“I believe in Spinoza’s God, who reveals himself in the lawful harmony of all that exists,” Einstein replied to an interviewer. “That deeply emotional conviction of the presence of a superior reasoning power, which is revealed in the incomprehensible universe, forms my idea of God.”
Einstein, however, emphatically did not believe “in a God who concerns himself with the fate and the doings of mankind. … I cannot conceive of a personal God who would directly influence the actions of individuals, or would sit in judgment on creatures of his own creation.”
In fact, in the words of biographer Walter Isaacson, “Einstein…believed, as did [17th century philosopher Baruch] Spinoza, that a person’s actions were just as determined as that of a billiard ball, planet or star…. Everything is determined, the beginning as well as the end, by forces over which we have no control.”
In his adherence to the scientific principle of invariable cause and effect, Einstein was as confident and uncompromising as his hero, Spinoza.

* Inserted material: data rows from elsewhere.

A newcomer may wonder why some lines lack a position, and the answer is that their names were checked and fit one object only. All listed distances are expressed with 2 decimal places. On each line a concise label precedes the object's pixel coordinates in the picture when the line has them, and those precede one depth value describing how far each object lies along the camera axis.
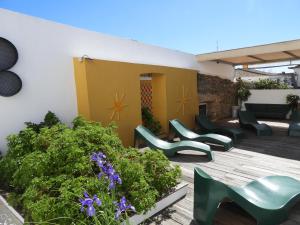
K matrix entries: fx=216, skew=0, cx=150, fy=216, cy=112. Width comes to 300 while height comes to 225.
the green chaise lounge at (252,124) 8.72
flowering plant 1.73
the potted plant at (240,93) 13.20
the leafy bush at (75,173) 2.59
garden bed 3.12
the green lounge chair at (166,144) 6.02
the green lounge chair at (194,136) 6.83
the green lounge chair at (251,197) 2.82
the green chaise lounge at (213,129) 7.93
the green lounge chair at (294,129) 8.35
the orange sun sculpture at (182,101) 9.22
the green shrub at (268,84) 13.52
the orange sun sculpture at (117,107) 6.63
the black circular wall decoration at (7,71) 4.76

But, also like Spinoza, Einstein was generally humane and modest in his personal life, and generously radical in his political views. “From the standpoint of daily life, there is one thing we do know; that we are here for the sake of others”
His great scientific discoveries and charming personality eventually won him huge popularity across the globe and in all classes of society, from Presidents to other scientists to the immigrant garment workers of New York City.
But while Einstein’s description of the large-scale structure of the universe has proved uncannily accurate, his convictions about billiard-ball determinism have been challenged by scientists viewing reality at a microscopic level. His refusal to accept quantum evidence of uncertainty in the micro-universe made Einstein appear unreasonable to some. He never overcame his mistrust in such weirdness as “entangled” particles moving in tandem, even while separated by cosmic distances. “It was as if the ground had been pulled out from under us,” he said, “with no firm foundation to be seen anywhere.”
As for his most famous discovery, Relativity, Einstein’s vision has suggested both new possibilities and new constraints for humanity’s future. His revelation of time as a fourth dimension opened new possibilities for exploring the vast universe. Travelling at the speed of light, a person (or electromagnetic waves representing that person) would not age. But from the point of view of compatriots back on Earth, Einstein’s speed-of-light “speed limit” implies it would take space travelers an inconceivably long time to visit planets around other stars — and prospective travelers might return eons later to a planet no longer there.
We can hope that the quantum uncertainty that Einstein rejected, and other revelations to come, will open a path for our descendants to move beyond Einstein’s automated universe. We might begin with a recognition he shared with Spinoza: “I am compelled to act as if free will existed, because if I wish to live in a civilized society I must act responsibly.”